PT Pelindo (Persero) selaku operator pelabuhan pun dinilai tidak profesional. Sebab, kapasitas bongkar muat hanya 2.500 per hari dipaksakan menjadi 4.000 - 7.000 per harinya.
“Sebenarnya kan hal ini sudah berlarut-larut, hal ini gak selesai-selesai, Ya selama ini, ya mungkin kecil-kecil lama-lama kan sampai pada puncaknya kejadian kemarin itu ya (macet),” beber dia.
Khairul memandang seyogyanya Pelindo mengikuti standar operasional prosedur (SOP) bongkar kuat. Dengan SOP perusahaan merencanakan kapan barang harus dikeluarkan dan kapan harus masuk.
Apalagi aturannya juga terintegrasi dengan national logistic ecosystem (NLE). Di mana, NLE menjadi ekosistem logistik yang mengintegrasikan seluruh proses logistik di Indonesia, mulai dari kedatangan sarana pengangkut hingga barang tiba di gudang.
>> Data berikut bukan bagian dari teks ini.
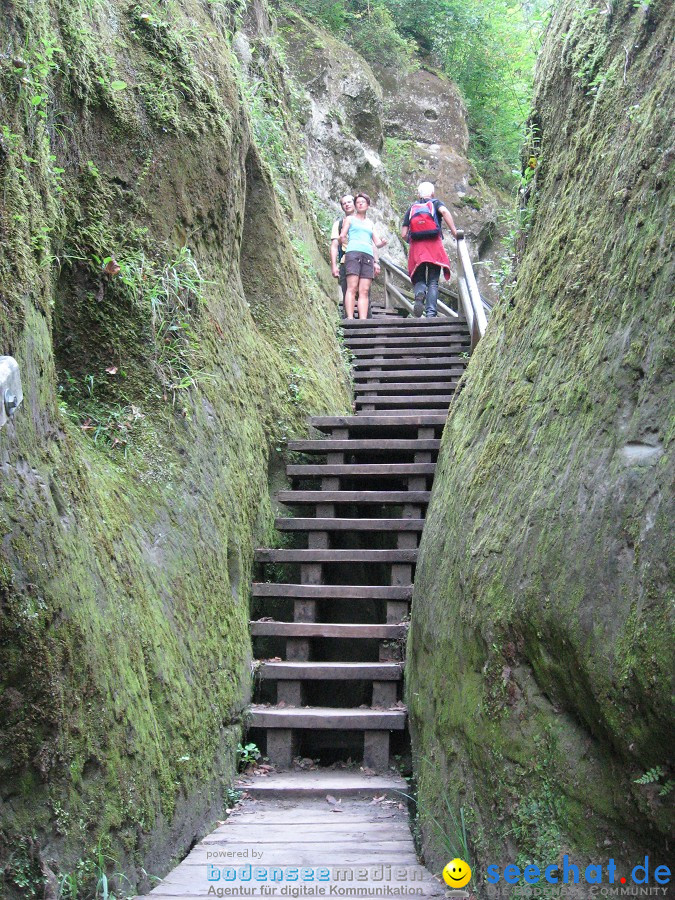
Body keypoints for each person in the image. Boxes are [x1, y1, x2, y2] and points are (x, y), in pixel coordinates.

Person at [401, 181, 459, 318]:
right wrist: (454, 232)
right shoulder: (435, 203)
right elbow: (444, 212)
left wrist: (412, 240)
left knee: (419, 278)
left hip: (417, 248)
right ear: (432, 193)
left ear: (418, 194)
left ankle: (419, 292)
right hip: (434, 246)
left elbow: (403, 234)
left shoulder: (412, 208)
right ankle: (431, 313)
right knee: (433, 281)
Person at [339, 193, 387, 320]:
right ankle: (350, 318)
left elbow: (376, 243)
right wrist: (348, 243)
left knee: (364, 290)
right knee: (352, 287)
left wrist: (382, 243)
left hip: (368, 256)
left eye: (363, 202)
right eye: (358, 202)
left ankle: (363, 320)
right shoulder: (350, 219)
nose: (360, 204)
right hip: (353, 254)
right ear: (355, 205)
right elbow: (342, 236)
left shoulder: (370, 223)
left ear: (368, 205)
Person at [330, 193, 355, 305]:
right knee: (347, 292)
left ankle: (365, 320)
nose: (347, 205)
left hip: (363, 262)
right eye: (344, 203)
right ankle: (349, 319)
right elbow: (334, 246)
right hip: (345, 261)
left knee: (364, 293)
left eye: (349, 202)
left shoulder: (364, 222)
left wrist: (375, 262)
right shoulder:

“Ketidak profesionalan, semua kan ada SOP-nya mas, ya semuanya kan ada SOP-nya, sekarang kan antara yang masuk dan keluar itu kan semua punya planning,” ucapnya.
“Kan punya perencanaan kapal yang akan masuk, kalau udah tau kan itu punya jadwal antrian kan mas, sekarang kan tinggal percepatan mas, alatnya ada, semuanya ada, sistemnya ada semua. Sekarang kembali kepada sumber daya manusianya kan mas,” kata Khairul.